## EXTRACTED TEXT
________________________

Academy home

METHODOLOGY

Harness Engineering.

You wrote the rules, but the agent ignores them. You ran the same prompt, but got different results.
Harness Engineering is the methodology that fixes both — at the structural level.

Core Formula

Agent = Model + Harness

Models are the ceiling of capability. The harness is what makes capability consistent.
An agent without a harness can be brilliant once and useless the next minute. With a harness, even a modest model delivers reliably.

Why Harness Engineering exists.

Without a harness

  • · Rules go in the prompt. The agent reads them once, then drifts.
  • · The CEO ends up doing search, writing code, running analyses — the management role collapses into the worker role.
  • · Same prompt, different answer every session.
  • · Each new agent makes the system more chaotic, not more capable.

________________________

## PROVIDED DATA
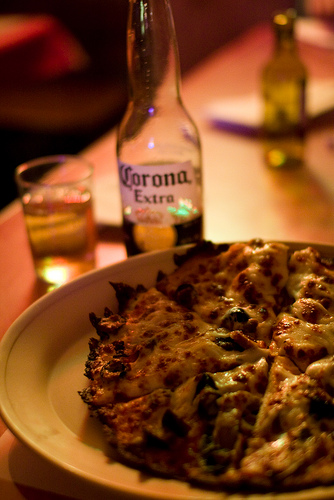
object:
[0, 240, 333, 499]
plate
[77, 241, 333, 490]
pizza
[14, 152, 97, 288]
cup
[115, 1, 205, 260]
bottle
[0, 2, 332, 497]
counter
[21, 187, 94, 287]
drink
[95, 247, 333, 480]
cheese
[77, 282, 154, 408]
crust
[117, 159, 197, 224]
label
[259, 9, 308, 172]
bottle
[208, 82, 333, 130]
object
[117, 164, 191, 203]
writing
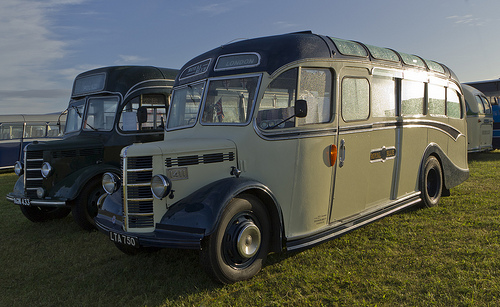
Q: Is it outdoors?
A: Yes, it is outdoors.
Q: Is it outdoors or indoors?
A: It is outdoors.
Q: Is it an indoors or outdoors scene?
A: It is outdoors.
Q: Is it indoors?
A: No, it is outdoors.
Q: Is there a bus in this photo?
A: Yes, there is a bus.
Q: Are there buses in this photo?
A: Yes, there is a bus.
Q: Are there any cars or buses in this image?
A: Yes, there is a bus.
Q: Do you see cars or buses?
A: Yes, there is a bus.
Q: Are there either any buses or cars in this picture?
A: Yes, there is a bus.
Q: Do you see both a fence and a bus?
A: No, there is a bus but no fences.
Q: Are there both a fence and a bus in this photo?
A: No, there is a bus but no fences.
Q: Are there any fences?
A: No, there are no fences.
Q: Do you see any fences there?
A: No, there are no fences.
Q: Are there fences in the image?
A: No, there are no fences.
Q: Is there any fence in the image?
A: No, there are no fences.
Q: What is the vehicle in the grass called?
A: The vehicle is a bus.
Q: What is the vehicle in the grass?
A: The vehicle is a bus.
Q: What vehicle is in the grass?
A: The vehicle is a bus.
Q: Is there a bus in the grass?
A: Yes, there is a bus in the grass.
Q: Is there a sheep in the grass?
A: No, there is a bus in the grass.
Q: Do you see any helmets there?
A: No, there are no helmets.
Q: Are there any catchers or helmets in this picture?
A: No, there are no helmets or catchers.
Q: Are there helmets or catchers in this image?
A: No, there are no helmets or catchers.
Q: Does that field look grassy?
A: Yes, the field is grassy.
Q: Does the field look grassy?
A: Yes, the field is grassy.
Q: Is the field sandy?
A: No, the field is grassy.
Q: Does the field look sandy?
A: No, the field is grassy.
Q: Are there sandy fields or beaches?
A: No, there is a field but it is grassy.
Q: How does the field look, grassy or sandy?
A: The field is grassy.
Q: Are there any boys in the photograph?
A: No, there are no boys.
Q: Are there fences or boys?
A: No, there are no boys or fences.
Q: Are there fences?
A: No, there are no fences.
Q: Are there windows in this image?
A: Yes, there is a window.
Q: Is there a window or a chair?
A: Yes, there is a window.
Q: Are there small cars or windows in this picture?
A: Yes, there is a small window.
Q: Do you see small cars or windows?
A: Yes, there is a small window.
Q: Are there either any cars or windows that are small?
A: Yes, the window is small.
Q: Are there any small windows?
A: Yes, there is a small window.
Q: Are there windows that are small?
A: Yes, there is a window that is small.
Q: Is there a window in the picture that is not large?
A: Yes, there is a small window.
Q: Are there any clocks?
A: No, there are no clocks.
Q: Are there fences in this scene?
A: No, there are no fences.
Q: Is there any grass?
A: Yes, there is grass.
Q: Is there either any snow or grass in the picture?
A: Yes, there is grass.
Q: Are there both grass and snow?
A: No, there is grass but no snow.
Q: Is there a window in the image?
A: Yes, there is a window.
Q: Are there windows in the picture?
A: Yes, there is a window.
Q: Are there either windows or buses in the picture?
A: Yes, there is a window.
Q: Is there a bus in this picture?
A: Yes, there is a bus.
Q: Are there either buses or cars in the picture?
A: Yes, there is a bus.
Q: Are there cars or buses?
A: Yes, there is a bus.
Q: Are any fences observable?
A: No, there are no fences.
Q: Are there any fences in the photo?
A: No, there are no fences.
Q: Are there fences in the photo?
A: No, there are no fences.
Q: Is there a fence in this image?
A: No, there are no fences.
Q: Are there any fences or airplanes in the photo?
A: No, there are no fences or airplanes.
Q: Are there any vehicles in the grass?
A: Yes, there is a vehicle in the grass.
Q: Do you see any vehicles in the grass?
A: Yes, there is a vehicle in the grass.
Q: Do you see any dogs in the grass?
A: No, there is a vehicle in the grass.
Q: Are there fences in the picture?
A: No, there are no fences.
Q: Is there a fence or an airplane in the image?
A: No, there are no fences or airplanes.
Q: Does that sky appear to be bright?
A: Yes, the sky is bright.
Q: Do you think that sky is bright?
A: Yes, the sky is bright.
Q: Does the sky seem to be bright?
A: Yes, the sky is bright.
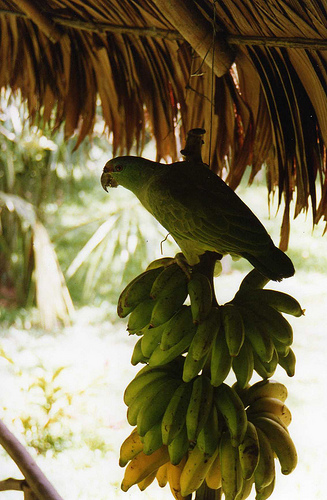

________________________

Can you resume the Harness Engineering page right after its last line and keep writing it? The records have nothing to do with the Harness Engineering page.

## ANSWER
  • · Switch models and you start from zero.

With a harness

  • · Execution steps have hard checkpoints. Skipping is a logged violation.
  • · The CEO orchestrates. Specialists execute. Roles stay separate.
  • · Structured workflows produce repeatable outcomes.
  • · Teams scale because every agent passes the same audit standard.
  • · The harness travels. Capability accumulates across model upgrades.

The five principles of Harness Engineering.

1

Two control loops, never one.

Feedforward (Guides) tells the agent what to do before it acts. Feedback (Sensors) verifies what got done after. Guides alone drift over time. Sensors alone catch problems too late. Together they keep the system on rails.

Guide: "every reply must output a dispatch table first" → Sensor: "did a dispatch record actually get logged?" → violation entry on mismatch
2

The execution chain doesn't bend.

Every task moves through a fixed sequence: receive goal → tier → propose → dispatch → execute → QA → deliver. Skipping a step is structural failure. The harness defines checkpoints; checkpoints don't accept "this one didn't need it."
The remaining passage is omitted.